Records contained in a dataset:
──────────

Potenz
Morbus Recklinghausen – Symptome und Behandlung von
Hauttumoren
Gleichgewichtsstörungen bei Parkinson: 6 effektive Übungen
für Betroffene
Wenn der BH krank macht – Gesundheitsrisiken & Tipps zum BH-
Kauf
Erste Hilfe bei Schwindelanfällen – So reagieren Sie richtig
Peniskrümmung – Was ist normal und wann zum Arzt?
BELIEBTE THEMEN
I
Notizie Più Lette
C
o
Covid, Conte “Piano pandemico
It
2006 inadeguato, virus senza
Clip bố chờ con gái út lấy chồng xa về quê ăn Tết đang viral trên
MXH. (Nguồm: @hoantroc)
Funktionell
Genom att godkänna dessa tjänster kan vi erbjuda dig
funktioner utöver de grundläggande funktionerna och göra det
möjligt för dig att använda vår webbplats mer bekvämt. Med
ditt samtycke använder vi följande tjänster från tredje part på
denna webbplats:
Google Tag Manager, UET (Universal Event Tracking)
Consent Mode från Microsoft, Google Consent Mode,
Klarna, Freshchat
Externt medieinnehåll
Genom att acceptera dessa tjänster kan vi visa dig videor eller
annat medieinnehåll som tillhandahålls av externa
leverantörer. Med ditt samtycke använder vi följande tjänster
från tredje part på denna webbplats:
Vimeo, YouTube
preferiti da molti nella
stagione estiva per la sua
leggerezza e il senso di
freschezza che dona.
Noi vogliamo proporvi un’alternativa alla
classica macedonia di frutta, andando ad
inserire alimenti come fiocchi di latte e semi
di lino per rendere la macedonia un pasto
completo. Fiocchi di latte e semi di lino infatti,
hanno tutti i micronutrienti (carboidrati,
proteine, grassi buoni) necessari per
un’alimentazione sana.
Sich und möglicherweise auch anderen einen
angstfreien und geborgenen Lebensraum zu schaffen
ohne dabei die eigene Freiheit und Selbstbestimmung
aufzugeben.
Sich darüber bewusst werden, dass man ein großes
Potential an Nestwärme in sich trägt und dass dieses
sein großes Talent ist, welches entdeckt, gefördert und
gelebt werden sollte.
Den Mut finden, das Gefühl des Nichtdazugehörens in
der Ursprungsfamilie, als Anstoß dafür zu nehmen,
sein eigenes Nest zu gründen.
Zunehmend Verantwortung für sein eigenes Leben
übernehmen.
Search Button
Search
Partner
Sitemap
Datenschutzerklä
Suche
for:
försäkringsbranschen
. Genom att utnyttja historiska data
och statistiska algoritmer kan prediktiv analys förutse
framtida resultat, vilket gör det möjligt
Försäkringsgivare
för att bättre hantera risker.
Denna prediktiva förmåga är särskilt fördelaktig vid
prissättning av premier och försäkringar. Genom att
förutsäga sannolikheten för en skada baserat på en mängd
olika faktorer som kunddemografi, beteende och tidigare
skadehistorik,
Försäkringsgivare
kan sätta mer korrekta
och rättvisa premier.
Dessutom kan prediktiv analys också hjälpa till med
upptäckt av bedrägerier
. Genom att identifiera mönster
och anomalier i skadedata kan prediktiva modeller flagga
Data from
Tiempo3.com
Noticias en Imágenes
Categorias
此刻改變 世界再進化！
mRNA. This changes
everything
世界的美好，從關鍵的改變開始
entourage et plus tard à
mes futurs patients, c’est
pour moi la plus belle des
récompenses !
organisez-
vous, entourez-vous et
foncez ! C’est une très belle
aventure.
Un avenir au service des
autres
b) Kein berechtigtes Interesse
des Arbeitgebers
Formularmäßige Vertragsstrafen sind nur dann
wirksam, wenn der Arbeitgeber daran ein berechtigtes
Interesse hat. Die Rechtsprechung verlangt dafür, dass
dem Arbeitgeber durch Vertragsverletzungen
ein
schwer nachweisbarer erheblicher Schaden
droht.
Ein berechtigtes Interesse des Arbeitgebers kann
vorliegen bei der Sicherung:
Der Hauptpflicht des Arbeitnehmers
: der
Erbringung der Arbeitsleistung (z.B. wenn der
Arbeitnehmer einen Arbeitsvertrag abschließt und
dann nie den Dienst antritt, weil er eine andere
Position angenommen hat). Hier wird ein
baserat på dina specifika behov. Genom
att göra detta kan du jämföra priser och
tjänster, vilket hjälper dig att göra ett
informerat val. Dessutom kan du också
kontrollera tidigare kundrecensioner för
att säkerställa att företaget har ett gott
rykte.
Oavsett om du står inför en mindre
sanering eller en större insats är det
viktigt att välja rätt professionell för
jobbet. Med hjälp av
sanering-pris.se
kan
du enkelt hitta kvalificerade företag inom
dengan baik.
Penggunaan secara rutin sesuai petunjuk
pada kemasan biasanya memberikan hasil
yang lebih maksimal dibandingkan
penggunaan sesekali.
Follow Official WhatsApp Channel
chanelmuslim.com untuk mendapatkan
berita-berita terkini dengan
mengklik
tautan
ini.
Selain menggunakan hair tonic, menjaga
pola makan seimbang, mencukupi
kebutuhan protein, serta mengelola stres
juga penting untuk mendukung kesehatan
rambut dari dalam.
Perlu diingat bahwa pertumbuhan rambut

──────────

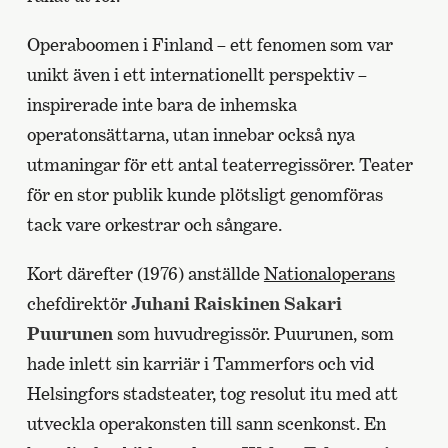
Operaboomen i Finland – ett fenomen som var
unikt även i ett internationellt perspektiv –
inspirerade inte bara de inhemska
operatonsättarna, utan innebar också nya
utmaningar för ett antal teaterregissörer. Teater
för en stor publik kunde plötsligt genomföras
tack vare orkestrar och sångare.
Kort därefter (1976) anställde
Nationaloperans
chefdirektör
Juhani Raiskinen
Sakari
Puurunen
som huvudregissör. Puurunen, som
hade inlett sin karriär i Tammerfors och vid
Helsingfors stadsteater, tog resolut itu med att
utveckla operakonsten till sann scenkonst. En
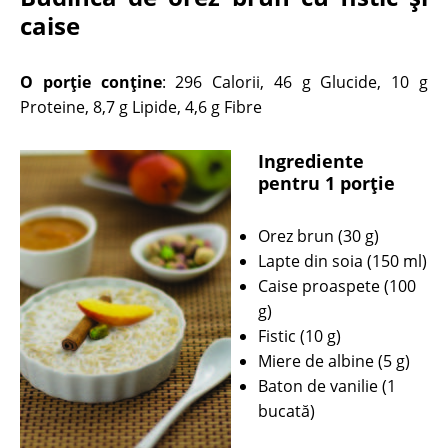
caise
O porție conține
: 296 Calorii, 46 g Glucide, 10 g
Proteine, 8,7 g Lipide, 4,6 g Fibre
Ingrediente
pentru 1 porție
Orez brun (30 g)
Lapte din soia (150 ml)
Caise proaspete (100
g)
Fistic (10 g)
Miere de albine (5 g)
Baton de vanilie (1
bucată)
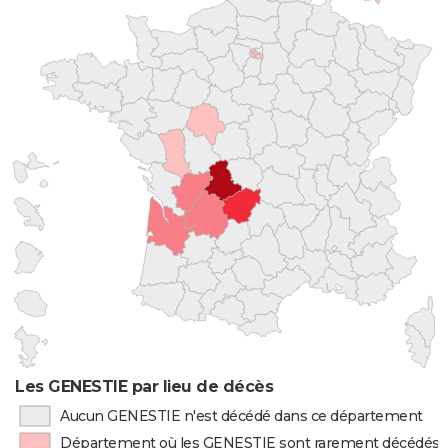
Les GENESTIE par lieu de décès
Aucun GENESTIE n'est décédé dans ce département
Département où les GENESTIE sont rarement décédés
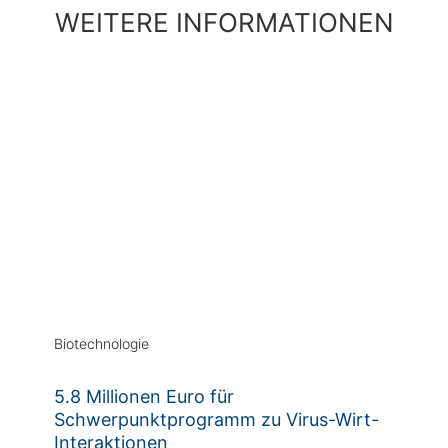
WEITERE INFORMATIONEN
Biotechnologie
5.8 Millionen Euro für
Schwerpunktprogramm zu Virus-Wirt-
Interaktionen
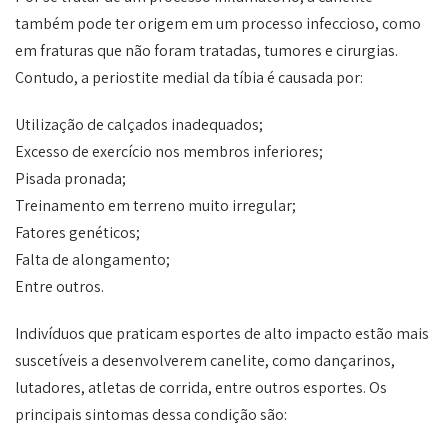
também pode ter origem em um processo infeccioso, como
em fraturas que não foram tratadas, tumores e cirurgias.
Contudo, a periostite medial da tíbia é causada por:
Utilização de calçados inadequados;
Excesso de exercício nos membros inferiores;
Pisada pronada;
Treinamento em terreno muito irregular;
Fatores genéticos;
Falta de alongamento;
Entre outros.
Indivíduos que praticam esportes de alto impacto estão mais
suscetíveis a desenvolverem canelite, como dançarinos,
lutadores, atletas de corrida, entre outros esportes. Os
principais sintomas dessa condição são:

──────────

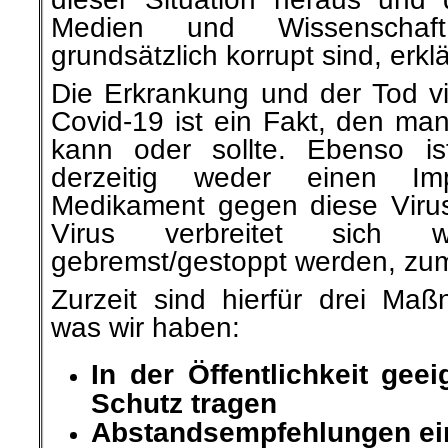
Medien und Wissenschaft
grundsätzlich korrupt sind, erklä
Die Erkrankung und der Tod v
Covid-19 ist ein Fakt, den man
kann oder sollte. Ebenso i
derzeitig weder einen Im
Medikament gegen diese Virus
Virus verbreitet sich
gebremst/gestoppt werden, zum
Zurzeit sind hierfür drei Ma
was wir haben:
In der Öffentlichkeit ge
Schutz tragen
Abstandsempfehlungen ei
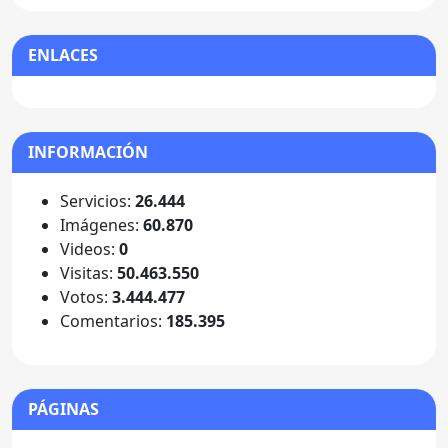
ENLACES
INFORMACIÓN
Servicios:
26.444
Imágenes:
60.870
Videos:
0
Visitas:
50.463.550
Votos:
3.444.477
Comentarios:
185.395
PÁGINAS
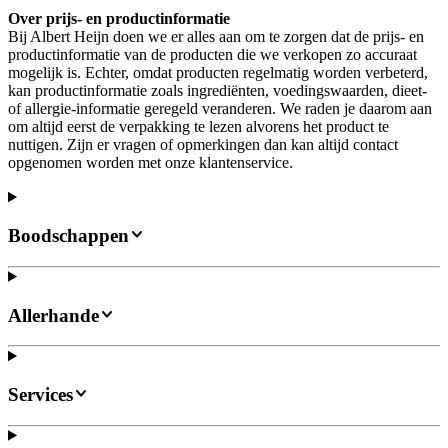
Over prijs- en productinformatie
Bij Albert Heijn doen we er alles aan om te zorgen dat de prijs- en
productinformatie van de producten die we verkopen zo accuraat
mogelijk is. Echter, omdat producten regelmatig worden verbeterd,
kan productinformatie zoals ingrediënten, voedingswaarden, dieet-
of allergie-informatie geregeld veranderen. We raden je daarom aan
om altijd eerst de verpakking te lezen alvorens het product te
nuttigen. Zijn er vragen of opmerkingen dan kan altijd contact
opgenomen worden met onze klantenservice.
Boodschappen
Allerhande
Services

──────────

Problem to work on: Only the lines above from the line with "att göra detta kan du jämföra priser och" to the line with "Perlu diingat bahwa pertumbuhan rambut", those two lines included, should be reproduced exactly.

Reply to the exercise:
att göra detta kan du jämföra priser och
tjänster, vilket hjälper dig att göra ett
informerat val. Dessutom kan du också
kontrollera tidigare kundrecensioner för
att säkerställa att företaget har ett gott
rykte.
Oavsett om du står inför en mindre
sanering eller en större insats är det
viktigt att välja rätt professionell för
jobbet. Med hjälp av
sanering-pris.se
kan
du enkelt hitta kvalificerade företag inom
dengan baik.
Penggunaan secara rutin sesuai petunjuk
pada kemasan biasanya memberikan hasil
yang lebih maksimal dibandingkan
penggunaan sesekali.
Follow Official WhatsApp Channel
chanelmuslim.com untuk mendapatkan
berita-berita terkini dengan
mengklik
tautan
ini.
Selain menggunakan hair tonic, menjaga
pola makan seimbang, mencukupi
kebutuhan protein, serta mengelola stres
juga penting untuk mendukung kesehatan
rambut dari dalam.
Perlu diingat bahwa pertumbuhan rambut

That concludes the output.